– Projektowanie wnętrz przypomina romans z klientem, ale dużo częściej przybiera formę sesji terapeutycznej, i to mi się bardzo podoba – mówi Benedikt Josef, Niemiec z urodzenia, Australijczyk z wychowania, a nowojorczyk z wyboru, projektant z pokolenia dzisiejszych trzydziestolatków. Bycie kreatywnym i autentycznym to dla nich wyzwanie, którego poziom trudności jest nieustannie podnoszony przez pędzący świat social mediów.
Spotykamy się w Nowym Jorku na początku 2023 roku.
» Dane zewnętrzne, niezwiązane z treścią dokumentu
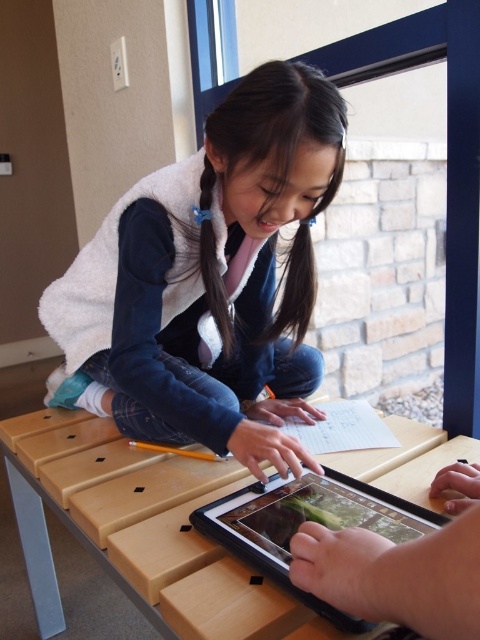
Between white fleece vest at center and black glossy tablet at lower center, which one is positioned higher?

white fleece vest at center

Is white fleece vest at center positioned at the back of black glossy tablet at lower center?

Yes, it is behind black glossy tablet at lower center.

You are a GUI agent. You are given a task and a screenshot of the screen. Output one action in this format:
    pyautogui.click(x=<x>, y=<y>)
    Task: Click on the white fleece vest at center
    
    Given the screenshot: What is the action you would take?
    pyautogui.click(x=212, y=280)

Is white fleece vest at center wider than wooden table at center?

No.

Does white fleece vest at center appear under wooden table at center?

Incorrect, white fleece vest at center is not positioned below wooden table at center.

Is point (275, 189) positioned behind point (348, 456)?

No, (275, 189) is in front of (348, 456).

At what (x,y) coordinates should I click in order to perform the action: click on white fleece vest at center. Please return your answer as a coordinate pair (x, y). The height and width of the screenshot is (640, 480). Looking at the image, I should click on (212, 280).

Is point (120, 506) more distant than point (211, 531)?

Yes, it is behind point (211, 531).

Is point (379, 452) farther from viewer compared to point (311, 488)?

Yes, it is behind point (311, 488).

Find the location of `wooden table at center`. wooden table at center is located at coordinates (139, 532).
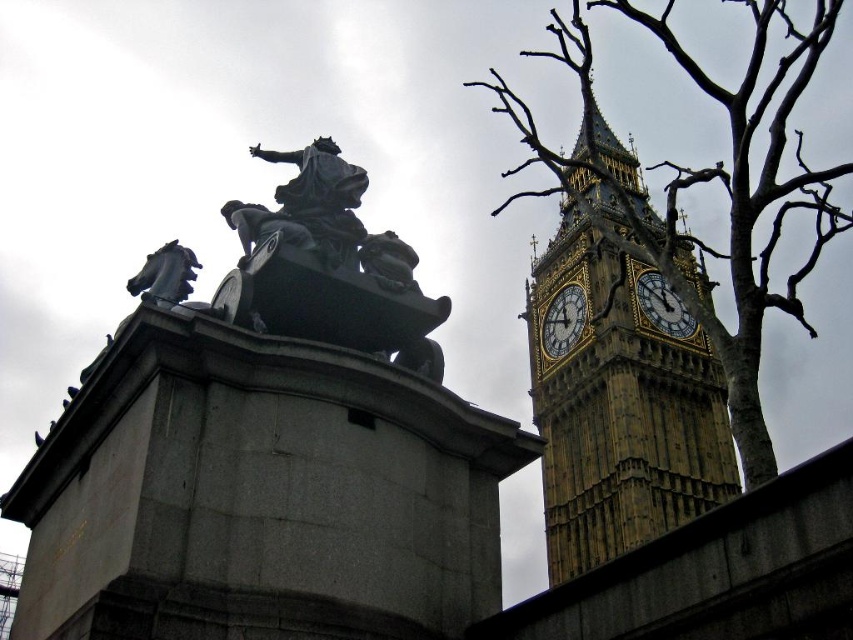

Miasto jest jeszcze nieco uśpione po świątecznym sezonie, wszystko wygląda jak opuszczony set filmowy, bo Big Apple ma niewyczerpane pokłady eleganckiej każualowości. Styl jest jak werniks, którym ktoś pokrył każdy centymetr tutejszej powierzchni: uliczne chodniki, znaki drogowe, ceglane ściany, kawiarniane witryny. Jest go tak wiele, że często mutuje w stylizację: przytulne kody znajomych form i kolorów, które wibrując, uprzejmie upewniają, że jest się w Nowym Jorku, a nie gdzie indziej. W tej klęsce urodzaju autentyzm jest ciężką pracą na pełen etat. Jest też koniecznością, bo to jakość, która sprzedaje. Wśród wielu słynnych dzielnic miasta, które nigdy nie śpi, Lower East Side jest obszarem, w którym walka o oryginalność jest sposobem na życie i zarabianie od przynajmniej 20 lat. Widać to w tutejszych restauracjach, kawiarniach i w stylizacjach przechodniów.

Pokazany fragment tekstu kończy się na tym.